The sequence of a natural isolate will allow identification of mutations specific to S288C on a genome-wide basis and enable studies of the true wild-type alleles, as well as shedding light on natural genetic variation within S. cerevisiae. The sequence of RM11 will also identify S. cerevisiae genes deleted in S288C and quantify the rate of intraspecific telomeric "genome churning." RM11 has been used as a model for mapping loci that affect gene expression and other complex phenotypes, and the sequence will greatly facilitate positional cloning of the genes involved.

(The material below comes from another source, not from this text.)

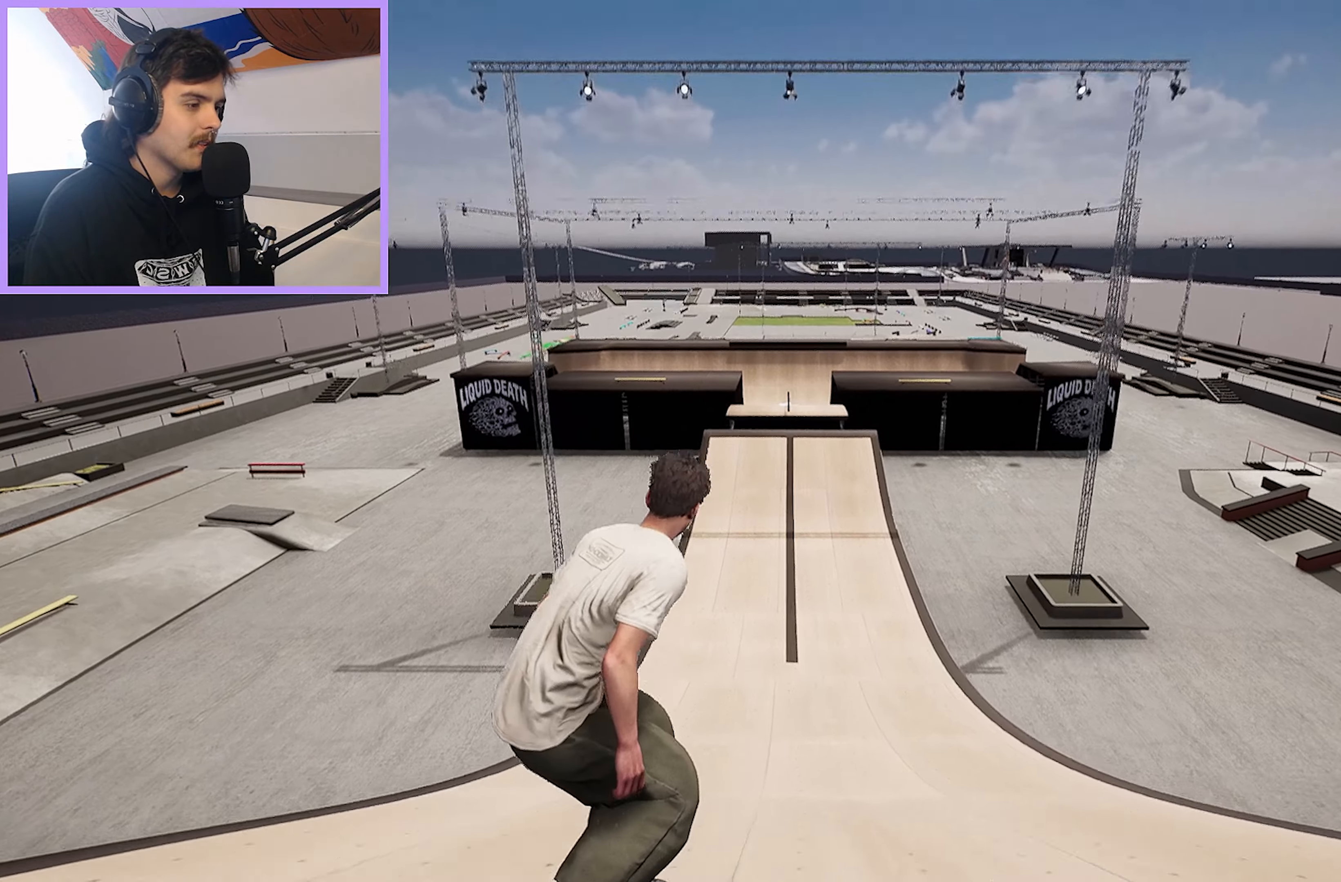
{"buttons": [], "left_stick": "center", "right_stick": "center", "events": []}
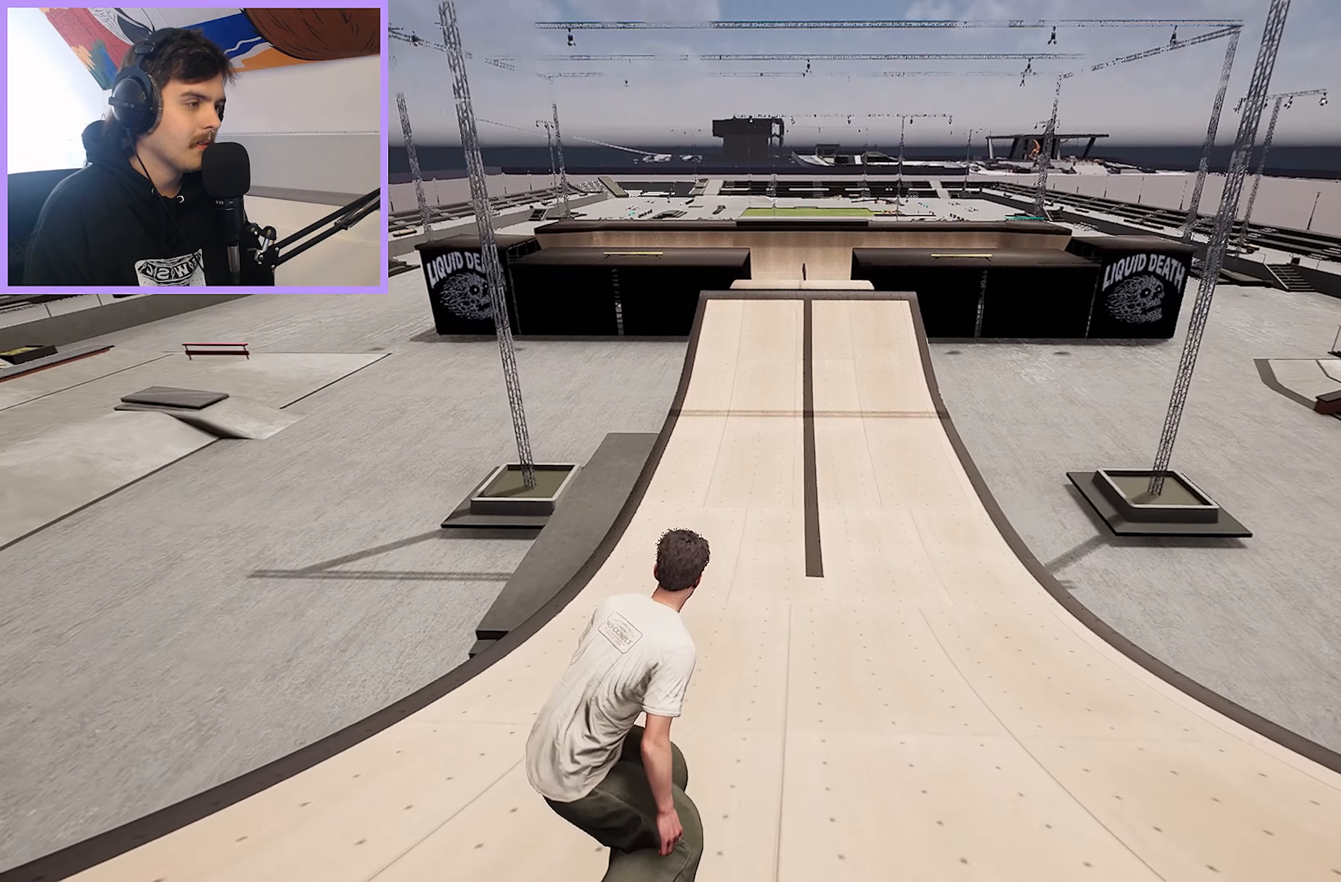
{"buttons": [], "left_stick": "center", "right_stick": "center", "events": [[283, "R2", "down"], [333, "R2", "up"]]}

RM11-1a is a haploid derivative of Bb32(3), a natural isolate collected by Robert Mortimer from a California vineyard. It has high spore viability (80-90%) when crossed with different lab strains. Strains of both mating types and with a number of auxotrophic markers are available. RM11 has been subject of extensive phenotypic characterization, including growth under a wide range of conditions and gene expression profiling. Measurements of gene expression in RM11, S288C, and segregants from a cross between them show that 1/3-1/2 of the genome is differentially expressed, and that these differences are due to at least 500-1000 separate loci, some of which affect expression in cis and others in trans. Sequence of RM11 will greatly facilitate rapid identification of these loci and comprehensive characterization of regulatory variation. RM11 also has significantly longer life span than laboratory yeast strains and accumulates age-associated abnormalities at a lower rate.